Reports offer multiple takes on the benefit of film tax credits like Rhode Island's
By C. Eugene Emery Jr.
Published on Sunday, December 19th, 2010 at 12:01 a.m.
Want to turn a $1 investment into an $8 return in a matter of a few months? Just offer the money in the form of a tax break for movie and television production companies.
Talk about movie magic!
That's what happens, said Senate President Teresa Paiva Weed when she spoke Dec. 3 during a State House reception for the production company behind "Body of Proof," the TV drama filmed in Rhode Island and scheduled to be aired on ABC. The state's tax credit helped make that happen by subsidizing movie and television productions.
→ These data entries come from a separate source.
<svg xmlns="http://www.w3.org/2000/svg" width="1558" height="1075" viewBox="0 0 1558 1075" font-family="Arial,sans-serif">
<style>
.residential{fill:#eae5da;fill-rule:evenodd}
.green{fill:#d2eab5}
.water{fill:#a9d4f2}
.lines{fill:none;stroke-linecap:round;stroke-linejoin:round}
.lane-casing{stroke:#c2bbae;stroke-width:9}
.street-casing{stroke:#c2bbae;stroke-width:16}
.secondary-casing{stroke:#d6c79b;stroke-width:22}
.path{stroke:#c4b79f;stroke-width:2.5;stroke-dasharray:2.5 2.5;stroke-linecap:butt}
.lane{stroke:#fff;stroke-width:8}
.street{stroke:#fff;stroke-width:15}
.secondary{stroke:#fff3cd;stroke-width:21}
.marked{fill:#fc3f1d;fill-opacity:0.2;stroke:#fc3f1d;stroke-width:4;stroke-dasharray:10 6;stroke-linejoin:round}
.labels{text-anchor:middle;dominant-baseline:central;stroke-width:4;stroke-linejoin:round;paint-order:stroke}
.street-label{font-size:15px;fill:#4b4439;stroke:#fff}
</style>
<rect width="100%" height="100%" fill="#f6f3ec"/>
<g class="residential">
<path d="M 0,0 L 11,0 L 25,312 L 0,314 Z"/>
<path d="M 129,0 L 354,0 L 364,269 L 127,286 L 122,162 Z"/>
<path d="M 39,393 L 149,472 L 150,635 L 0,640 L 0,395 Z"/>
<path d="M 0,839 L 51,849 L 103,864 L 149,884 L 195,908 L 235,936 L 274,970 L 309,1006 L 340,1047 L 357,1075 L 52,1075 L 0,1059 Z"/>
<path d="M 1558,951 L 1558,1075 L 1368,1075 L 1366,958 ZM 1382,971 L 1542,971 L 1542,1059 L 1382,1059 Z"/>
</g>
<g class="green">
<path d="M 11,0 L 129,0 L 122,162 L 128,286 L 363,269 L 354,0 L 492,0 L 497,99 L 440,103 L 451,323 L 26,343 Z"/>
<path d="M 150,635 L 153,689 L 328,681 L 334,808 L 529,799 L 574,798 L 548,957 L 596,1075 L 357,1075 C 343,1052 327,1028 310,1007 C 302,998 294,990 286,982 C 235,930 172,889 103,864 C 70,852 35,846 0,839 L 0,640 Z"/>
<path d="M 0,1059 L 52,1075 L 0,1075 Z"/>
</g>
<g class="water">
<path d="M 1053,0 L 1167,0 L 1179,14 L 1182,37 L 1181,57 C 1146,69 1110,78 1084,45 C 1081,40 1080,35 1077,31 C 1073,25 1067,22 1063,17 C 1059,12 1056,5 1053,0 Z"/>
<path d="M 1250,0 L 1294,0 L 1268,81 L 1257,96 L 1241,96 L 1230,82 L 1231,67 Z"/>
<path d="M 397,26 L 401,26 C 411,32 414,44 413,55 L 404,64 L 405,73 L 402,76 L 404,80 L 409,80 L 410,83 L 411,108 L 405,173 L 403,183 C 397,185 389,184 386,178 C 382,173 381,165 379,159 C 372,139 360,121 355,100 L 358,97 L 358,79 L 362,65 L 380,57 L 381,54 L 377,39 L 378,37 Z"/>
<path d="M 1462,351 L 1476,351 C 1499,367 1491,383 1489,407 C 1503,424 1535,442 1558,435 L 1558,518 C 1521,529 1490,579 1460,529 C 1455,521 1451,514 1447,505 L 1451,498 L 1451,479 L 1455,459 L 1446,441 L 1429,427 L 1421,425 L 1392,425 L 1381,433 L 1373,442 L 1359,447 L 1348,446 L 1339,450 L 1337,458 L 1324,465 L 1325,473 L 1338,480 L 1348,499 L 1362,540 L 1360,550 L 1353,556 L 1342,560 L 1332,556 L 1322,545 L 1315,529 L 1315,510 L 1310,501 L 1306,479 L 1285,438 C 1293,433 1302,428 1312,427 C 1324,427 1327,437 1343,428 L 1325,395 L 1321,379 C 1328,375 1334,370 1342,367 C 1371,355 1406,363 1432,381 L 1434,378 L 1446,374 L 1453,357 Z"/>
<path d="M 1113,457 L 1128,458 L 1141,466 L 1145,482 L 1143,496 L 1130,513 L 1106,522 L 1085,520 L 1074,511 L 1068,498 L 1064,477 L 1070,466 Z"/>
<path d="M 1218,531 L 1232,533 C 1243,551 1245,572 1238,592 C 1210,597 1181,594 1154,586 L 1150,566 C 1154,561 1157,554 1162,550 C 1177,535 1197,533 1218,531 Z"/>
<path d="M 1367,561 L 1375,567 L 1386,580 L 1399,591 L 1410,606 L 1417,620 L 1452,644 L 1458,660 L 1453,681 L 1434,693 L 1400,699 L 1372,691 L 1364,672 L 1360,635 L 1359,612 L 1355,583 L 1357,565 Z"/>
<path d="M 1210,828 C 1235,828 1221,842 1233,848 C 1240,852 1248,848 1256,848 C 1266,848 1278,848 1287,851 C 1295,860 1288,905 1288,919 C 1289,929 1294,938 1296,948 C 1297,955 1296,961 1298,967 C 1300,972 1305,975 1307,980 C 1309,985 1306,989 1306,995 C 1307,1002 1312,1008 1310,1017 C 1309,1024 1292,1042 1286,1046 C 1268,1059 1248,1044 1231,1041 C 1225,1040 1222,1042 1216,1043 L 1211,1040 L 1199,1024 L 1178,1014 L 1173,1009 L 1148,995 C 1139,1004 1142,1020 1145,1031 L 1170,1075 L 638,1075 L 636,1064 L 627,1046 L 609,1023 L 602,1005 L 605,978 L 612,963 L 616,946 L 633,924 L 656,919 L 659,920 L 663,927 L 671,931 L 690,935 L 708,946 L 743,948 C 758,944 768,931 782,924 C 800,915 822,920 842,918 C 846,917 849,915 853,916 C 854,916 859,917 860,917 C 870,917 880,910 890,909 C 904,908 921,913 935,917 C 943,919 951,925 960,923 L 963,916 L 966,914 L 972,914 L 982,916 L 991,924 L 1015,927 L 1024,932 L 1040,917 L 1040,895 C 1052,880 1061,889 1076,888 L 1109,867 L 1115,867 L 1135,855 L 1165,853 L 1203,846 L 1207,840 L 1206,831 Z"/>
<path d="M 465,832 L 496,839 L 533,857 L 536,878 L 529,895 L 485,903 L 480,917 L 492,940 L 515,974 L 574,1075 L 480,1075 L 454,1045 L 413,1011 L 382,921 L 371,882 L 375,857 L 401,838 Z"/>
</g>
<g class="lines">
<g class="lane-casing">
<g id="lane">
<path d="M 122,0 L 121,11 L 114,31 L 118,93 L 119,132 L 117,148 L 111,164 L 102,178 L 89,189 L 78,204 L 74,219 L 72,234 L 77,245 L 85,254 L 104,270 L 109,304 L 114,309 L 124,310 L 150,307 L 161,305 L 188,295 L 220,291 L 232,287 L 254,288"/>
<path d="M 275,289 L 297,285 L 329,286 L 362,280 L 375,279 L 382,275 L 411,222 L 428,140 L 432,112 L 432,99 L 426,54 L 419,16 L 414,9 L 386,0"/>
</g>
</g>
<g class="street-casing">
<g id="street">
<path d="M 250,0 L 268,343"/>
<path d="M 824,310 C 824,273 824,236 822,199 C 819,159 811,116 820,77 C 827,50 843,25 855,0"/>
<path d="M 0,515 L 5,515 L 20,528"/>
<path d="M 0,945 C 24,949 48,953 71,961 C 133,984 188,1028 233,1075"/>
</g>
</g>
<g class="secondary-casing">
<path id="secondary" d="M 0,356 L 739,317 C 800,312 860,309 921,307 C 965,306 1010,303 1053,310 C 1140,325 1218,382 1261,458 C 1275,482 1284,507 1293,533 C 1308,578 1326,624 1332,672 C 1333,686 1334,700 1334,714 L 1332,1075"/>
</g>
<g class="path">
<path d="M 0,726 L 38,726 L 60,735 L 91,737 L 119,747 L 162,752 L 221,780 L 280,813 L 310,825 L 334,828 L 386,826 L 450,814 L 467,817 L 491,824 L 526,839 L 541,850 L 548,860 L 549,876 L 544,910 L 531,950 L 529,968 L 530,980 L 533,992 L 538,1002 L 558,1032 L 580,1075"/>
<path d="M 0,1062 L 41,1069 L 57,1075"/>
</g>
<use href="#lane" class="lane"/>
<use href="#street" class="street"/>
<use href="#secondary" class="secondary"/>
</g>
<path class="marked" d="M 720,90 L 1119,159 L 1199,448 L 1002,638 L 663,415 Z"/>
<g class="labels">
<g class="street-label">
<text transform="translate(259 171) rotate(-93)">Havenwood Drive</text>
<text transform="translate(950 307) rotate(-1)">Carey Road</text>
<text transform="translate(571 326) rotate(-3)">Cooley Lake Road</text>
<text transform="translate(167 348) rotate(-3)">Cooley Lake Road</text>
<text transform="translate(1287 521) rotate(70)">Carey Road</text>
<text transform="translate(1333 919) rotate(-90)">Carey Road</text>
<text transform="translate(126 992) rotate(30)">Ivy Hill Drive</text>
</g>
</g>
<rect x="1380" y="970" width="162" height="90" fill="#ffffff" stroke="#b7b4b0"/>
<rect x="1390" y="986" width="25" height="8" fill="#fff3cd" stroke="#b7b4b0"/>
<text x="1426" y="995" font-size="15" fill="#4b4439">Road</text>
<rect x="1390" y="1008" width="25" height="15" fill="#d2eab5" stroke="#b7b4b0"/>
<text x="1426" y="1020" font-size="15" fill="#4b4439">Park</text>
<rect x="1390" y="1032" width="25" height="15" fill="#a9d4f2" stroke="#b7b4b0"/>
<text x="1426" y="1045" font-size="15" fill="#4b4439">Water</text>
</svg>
"I was one of the skeptics when the film tax credit came out. I was one of the folks that said, 'How does this work?' 'I'm not sure.' 'Will this really work?' And I have come, through much education from my colleagues over the years, to become a real believer because we now know that it works, for all the reasons I've already said. A recent study showed that the film tax credit generates $8 for every $1 of investment in our state. And I can't think of a better investment that also builds on our tourism industry."
We were curious about whether the $1 becomes $8 rate of return was really that high.
Paiva Weed said the source of her comment comes from an April 2010 report by Edward M. Mazze, professor of business at the University of Rhode Island, who concluded that from 2005 to 2009, Rhode Island gave up $56.7 million in revenue in the form of tax credits to 46 productions projects. In return, the projects generated $466 million, direct and indirectly, in wages and taxes. Dividing $466 million by $56.7 million gives you the 8-to-1 ratio.
The credit system allows a production company to get a tax credit equal to 25 percent of its Rhode Island production costs if it spends at least $300,000 on items "directly attributable to activity within the state."
Mazze's estimate comes from looking at how much the production companies claimed they spent on products and services in Rhode Island, along with wages and salaries paid in Rhode Island. To gauge the indirect benefits -- such as extra wages paid out to hotel, restaurant and catering employees hired to support the production -- he turned to the U.S. Department of Commerce, which estimates how much the direct benefit spills over into other sectors. For motion picture and TV production, the feds say that's about 84 percent of the direct benefit. Then Mazze took those estimated wages and salaries and estimated that 10.2 percent of that went toward state and local taxes, based on annual figures from The Tax Foundation, a business-backed tax policy group.
If you restrict yourself to tax revenue directly raised through the credit program, Mazze's study suggests that the state gets 60 cents in taxes for every dollar spent on the credits. (Over the past five years, the amount has fluctuated from 50 cents in 2006 to 94 cents in 2009.)
But other studies that have tried to assess the value of the credits have reached very different conclusions, and some of the numbers vary widely.
Connecticut said the credits were worth 8 cents on the dollar. A Massachusetts study pegged the number at 16 cents.
In New Mexico, one of the states with the longest history of using subsidies to attract the film industry, researchers at New Mexico State University concluded that the rate of return was just 14 cents per dollar invested. Yet five months after that August 2008 study was released, the New Mexico State Film Office issued a report by the accounting firm Ernst & Young saying that the state's film tax credit had generated $1.50 in revenue for every dollar spent.
The results are dramatically different because "when you're comparing studies, the methodologies are different, and that makes it very very tough" to compare, said Mazze.
So this is like the blind men and the elephant -- each study "sees" something different depending on what they choose to look at.
Those who look for short-term tax income usually find that the tax credit system actually costs a state money, which, earlier this month, prompted the left-leaning Center on Budget and Policy Priorities in Washington, D.C., to liken the belief that the subsidies are a cost-effective tool for creating jobs and income to "a Hollywood fantasy."
Mazze believes the tax credit system is more than simply calculating how many tax dollars are immediately returned to the state's coffers. "I think, down the road, you're paying less taxes."
"Any type of government spending is going to generate jobs," said Anthony V. Popp, one of the authors of the New Mexico State University study. "But from an economic development point of view, you want to develop jobs that will stay there and generate revenues over a long period of time. Because of the footlooselessness of the [film] industry, they're not developing things and staying. They're going to the state that gives them the best deal."
"The real question is, where do you spend the money so it's the best bang for the buck," Popp said. "And the fact is, if you left that with the taxpayer, what would be the net effect?"
Taking Popp's question a step further, would a tax cut of $56.7 million do more for the Rhode Island economy? As far as we know, that study hasn't been done.
So, in the end, Paiva Weed is speaking the truth when she says that a study has concluded that the state gets back $8 for every $1 invested in tax breaks for motion picture and television production. But the Masse report is one of several studies that cast the costs and benefits of film credits all over the map.
For that reason, we decided not to issue a ruling on her statement. Perhaps at some point we'll be comfortable saying whether film tax credits are a pot of gold, or just another Hollywood special effect.